My thoughts exactly. On a crowd-sourcing platform based on consensus you shouldn't need moderators messing around with the stories being posted there.
As PG put it "if it's what the community wants, it's what the community wants" (even though I'm very disappointed he's still heavily penalizing stories with "NSA" in them).
It's easy to say "Oh, you shouldn't need moderators" but the reality is, you most certainly do need them. It's like saying "Wikipedia shouldn't need mods or admins". I couldn't see wikipedia existing without them. There are just too many people out there who aim to ruin it for everyone.
Without moderators the system is easier to game, communities will almost immediately go off-topic, and the lowest common denominator will win. It's naive to think that online anonymous internet forums can exist without moderation. It's even more naive to think that you can foster high-quality content without heavy-handed moderation. Subreddits like /r/Askscience just wouldn't exist without it.
When you plant a rose garden, you don't just let the garden grow wild. You prune it to your liking, and to keep the garden healthy. The garden must be meticulously pruned if you want it to look beautiful. Pruning content which break the rules is the same thing.
You certainly do need moderation as a community reaches exorbitant scale, and if there are standards requirements to enforce. Not every online community is Something Awful or Hacker News.
I'm not singling out that Reddit is a flawed community because it has moderators. I am outlining that the behavior they are taking, within their own sense of unwritten standards and "internet points" reminds me of why I left Digg.
This is all further compounded with the sheer number of moderators who are editing /r/news and on other subreddits, especially those that are specifically covering the NSA/GCHQ stories.
It's arguable that the moderators of a given subreddit constitute the community of that subreddit. A group of 5 people regularly interacting around a common purpose is a community. A group of 200,000 people occasionally clicking arrows is not.

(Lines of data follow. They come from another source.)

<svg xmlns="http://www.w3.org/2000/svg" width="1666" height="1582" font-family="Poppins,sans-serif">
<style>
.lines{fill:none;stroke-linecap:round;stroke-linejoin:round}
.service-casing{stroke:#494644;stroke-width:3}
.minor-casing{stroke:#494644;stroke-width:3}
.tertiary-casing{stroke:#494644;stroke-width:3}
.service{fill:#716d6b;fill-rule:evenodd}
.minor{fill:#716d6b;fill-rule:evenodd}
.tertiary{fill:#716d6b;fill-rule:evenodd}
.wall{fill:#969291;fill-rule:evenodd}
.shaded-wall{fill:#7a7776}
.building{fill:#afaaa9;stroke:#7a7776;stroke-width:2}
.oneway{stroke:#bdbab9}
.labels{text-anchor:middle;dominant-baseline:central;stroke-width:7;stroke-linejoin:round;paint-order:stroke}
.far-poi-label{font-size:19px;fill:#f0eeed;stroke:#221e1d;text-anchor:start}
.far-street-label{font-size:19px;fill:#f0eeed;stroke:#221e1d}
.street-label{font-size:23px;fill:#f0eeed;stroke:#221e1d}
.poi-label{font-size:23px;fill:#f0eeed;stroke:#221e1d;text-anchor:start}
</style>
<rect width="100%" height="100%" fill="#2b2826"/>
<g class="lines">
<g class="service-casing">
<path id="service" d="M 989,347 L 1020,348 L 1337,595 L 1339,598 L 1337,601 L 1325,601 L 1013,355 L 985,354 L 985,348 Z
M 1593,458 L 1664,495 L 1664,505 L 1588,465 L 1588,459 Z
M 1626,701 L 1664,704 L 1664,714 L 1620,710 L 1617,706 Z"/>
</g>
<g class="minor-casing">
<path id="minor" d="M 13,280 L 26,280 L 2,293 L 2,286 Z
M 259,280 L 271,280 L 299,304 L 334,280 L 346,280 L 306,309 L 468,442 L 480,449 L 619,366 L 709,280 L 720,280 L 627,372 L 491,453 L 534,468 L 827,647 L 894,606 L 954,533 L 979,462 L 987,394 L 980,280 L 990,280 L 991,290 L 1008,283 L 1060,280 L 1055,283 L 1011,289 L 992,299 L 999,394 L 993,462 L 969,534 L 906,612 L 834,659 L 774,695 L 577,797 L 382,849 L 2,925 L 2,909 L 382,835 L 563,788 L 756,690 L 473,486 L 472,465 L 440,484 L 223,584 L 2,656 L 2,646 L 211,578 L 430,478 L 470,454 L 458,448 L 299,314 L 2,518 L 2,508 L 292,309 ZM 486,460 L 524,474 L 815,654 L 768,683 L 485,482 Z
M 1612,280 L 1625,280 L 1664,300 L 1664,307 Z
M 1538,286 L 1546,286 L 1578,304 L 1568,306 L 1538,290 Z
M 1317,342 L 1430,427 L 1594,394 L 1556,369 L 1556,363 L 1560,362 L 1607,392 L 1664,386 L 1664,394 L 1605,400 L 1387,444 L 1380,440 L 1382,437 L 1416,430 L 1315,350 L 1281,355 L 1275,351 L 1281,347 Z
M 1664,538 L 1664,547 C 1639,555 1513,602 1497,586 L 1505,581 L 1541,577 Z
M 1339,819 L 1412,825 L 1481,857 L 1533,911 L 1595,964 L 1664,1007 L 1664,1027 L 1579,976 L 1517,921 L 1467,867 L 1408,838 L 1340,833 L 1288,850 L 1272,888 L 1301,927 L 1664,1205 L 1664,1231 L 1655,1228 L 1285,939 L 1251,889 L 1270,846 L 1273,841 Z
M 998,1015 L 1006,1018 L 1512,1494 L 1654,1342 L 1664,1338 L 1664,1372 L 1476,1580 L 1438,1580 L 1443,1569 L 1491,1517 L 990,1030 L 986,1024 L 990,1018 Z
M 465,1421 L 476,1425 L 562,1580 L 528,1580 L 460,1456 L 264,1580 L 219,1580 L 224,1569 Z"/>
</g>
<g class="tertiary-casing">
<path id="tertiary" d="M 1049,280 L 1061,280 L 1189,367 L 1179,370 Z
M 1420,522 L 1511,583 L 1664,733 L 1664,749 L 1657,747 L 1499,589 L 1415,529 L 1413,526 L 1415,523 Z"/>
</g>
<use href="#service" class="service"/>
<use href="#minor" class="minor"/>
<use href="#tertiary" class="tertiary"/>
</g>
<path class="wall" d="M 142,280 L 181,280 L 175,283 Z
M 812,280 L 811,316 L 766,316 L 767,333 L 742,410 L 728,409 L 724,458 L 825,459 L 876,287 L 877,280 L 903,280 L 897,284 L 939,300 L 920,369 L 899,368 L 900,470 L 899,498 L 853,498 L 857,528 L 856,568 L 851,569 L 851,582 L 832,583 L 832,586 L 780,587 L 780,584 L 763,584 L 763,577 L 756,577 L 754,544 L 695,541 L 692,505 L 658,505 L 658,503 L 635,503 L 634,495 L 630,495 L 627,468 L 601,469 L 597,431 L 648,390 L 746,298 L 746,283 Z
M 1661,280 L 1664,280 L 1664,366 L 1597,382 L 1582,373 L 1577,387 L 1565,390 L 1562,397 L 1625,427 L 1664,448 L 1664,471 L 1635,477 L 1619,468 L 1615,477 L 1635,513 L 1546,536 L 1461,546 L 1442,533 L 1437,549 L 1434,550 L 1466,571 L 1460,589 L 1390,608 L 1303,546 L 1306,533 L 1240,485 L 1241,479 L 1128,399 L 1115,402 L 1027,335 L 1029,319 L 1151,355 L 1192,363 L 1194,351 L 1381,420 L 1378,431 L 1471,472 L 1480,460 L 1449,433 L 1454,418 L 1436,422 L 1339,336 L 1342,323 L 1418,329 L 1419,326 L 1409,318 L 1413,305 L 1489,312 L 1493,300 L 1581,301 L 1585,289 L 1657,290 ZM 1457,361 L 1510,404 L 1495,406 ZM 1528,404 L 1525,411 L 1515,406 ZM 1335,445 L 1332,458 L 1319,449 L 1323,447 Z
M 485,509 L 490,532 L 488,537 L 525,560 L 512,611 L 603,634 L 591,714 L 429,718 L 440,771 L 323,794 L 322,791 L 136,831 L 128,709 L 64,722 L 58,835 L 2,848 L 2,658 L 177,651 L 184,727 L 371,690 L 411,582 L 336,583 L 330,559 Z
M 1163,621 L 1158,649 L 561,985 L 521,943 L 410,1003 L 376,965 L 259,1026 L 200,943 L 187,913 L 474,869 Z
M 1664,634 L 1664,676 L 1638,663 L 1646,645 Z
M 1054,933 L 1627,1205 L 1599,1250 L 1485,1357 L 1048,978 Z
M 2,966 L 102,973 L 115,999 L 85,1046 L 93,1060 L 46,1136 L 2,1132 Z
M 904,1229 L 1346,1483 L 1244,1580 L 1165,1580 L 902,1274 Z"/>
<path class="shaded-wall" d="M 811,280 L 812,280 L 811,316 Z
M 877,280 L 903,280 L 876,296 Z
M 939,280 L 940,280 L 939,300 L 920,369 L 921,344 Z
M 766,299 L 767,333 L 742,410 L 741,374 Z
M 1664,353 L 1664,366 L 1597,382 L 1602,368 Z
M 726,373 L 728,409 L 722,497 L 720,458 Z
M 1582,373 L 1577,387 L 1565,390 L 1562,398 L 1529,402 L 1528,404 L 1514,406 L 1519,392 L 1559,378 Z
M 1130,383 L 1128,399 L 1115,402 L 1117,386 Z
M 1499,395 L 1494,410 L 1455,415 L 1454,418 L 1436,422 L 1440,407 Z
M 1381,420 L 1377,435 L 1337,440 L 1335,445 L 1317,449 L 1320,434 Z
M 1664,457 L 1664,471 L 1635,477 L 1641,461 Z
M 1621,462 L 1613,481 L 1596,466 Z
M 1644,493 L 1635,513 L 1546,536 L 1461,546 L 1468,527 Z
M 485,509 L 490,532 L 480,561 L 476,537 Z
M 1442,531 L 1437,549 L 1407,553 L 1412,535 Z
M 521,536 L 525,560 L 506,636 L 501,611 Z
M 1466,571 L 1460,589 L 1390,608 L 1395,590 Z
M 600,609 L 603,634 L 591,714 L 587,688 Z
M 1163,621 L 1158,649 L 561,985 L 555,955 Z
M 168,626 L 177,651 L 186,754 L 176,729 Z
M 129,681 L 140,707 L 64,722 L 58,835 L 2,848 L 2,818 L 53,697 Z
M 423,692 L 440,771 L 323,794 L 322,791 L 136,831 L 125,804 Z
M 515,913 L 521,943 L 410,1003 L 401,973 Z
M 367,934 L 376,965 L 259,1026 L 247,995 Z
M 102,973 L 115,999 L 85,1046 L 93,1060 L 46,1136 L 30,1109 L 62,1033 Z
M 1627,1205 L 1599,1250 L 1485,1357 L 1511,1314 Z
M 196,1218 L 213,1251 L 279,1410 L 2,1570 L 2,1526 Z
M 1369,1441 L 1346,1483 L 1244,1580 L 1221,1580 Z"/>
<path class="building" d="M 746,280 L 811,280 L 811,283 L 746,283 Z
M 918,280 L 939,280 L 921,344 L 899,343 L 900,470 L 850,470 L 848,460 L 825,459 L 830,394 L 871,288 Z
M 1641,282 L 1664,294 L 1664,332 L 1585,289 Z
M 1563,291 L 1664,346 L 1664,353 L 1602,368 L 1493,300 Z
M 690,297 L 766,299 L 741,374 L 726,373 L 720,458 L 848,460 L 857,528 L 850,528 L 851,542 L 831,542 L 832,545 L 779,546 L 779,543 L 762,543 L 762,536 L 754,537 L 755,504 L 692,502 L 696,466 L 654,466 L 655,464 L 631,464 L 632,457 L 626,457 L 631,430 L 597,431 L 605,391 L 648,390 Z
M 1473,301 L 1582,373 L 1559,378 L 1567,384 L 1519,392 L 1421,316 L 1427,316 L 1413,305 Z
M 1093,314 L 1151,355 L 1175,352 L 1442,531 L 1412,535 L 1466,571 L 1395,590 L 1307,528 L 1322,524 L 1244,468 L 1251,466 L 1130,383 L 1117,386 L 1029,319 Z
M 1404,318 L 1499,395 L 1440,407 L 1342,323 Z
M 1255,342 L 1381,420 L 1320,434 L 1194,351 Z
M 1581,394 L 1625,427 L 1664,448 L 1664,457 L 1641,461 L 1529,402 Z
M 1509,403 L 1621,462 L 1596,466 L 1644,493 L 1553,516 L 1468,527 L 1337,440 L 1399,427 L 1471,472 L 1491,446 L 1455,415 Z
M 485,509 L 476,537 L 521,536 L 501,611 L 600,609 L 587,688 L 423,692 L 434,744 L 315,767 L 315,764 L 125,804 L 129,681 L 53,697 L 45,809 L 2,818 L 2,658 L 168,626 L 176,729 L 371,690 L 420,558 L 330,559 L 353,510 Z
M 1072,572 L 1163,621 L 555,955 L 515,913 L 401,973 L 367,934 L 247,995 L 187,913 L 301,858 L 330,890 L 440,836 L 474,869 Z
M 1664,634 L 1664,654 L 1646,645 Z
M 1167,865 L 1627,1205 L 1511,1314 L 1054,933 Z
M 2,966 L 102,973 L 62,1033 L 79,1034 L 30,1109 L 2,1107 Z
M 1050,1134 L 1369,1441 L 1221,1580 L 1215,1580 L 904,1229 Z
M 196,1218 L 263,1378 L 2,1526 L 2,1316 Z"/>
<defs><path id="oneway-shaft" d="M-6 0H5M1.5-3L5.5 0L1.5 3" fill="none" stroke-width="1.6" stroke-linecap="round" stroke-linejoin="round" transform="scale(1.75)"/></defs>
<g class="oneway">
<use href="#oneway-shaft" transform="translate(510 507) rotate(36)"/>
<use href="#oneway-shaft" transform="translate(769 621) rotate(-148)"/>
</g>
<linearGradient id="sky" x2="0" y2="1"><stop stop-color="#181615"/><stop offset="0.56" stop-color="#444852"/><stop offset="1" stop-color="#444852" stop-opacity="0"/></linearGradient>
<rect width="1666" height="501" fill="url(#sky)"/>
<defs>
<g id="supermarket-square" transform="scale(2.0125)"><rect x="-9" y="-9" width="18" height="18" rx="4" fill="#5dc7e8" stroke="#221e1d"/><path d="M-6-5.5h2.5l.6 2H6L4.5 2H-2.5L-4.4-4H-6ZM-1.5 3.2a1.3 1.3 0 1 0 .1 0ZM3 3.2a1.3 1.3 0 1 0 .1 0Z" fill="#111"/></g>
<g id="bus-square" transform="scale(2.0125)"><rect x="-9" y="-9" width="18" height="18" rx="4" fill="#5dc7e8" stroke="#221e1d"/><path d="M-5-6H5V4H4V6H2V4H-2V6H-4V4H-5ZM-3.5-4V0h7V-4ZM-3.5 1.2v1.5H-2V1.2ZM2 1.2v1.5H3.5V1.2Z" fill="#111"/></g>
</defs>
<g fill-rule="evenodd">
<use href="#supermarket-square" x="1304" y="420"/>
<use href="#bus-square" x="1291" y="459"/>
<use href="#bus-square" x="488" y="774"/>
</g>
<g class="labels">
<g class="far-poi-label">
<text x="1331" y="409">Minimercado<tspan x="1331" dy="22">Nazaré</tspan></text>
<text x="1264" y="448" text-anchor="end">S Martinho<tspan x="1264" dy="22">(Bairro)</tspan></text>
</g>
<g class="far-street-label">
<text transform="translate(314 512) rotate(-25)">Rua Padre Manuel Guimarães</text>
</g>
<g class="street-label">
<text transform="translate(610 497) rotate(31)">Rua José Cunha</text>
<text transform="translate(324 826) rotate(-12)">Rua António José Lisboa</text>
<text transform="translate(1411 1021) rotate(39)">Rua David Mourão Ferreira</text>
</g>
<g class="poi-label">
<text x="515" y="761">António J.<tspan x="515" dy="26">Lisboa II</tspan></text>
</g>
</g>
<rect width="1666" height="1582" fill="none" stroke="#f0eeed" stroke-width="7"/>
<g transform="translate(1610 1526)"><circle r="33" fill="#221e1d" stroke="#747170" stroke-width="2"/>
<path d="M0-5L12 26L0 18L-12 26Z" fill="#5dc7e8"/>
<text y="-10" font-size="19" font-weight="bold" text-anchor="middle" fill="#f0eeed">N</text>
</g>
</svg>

That's like suggesting people don't constitute as a citizens if they're not politicians.
I'm sure those 5 users will have mountains of fun if you remove the other 200,000 people, and leave the 5 to upvote, comment and moderated each others posts.
It's not arguable at all. The community doesn't exist without the community. It's the submissions and the discussions by the users that makes it such, not the people in charge. The community exists without leaders, but leaders are not leaders without a community.
Community has a broader definition than you are giving it. We can each think different aspects of a thing are more interesting embodiments of different definitions.
I think it is interesting to look at the kernel as the community and come up with some other word to describe the participants. You think this is crazy.
As PG put it "if it's what the community wants, it's what the community wants" (even though I'm very disappointed he's still heavily penalizing stories with "NSA" in them).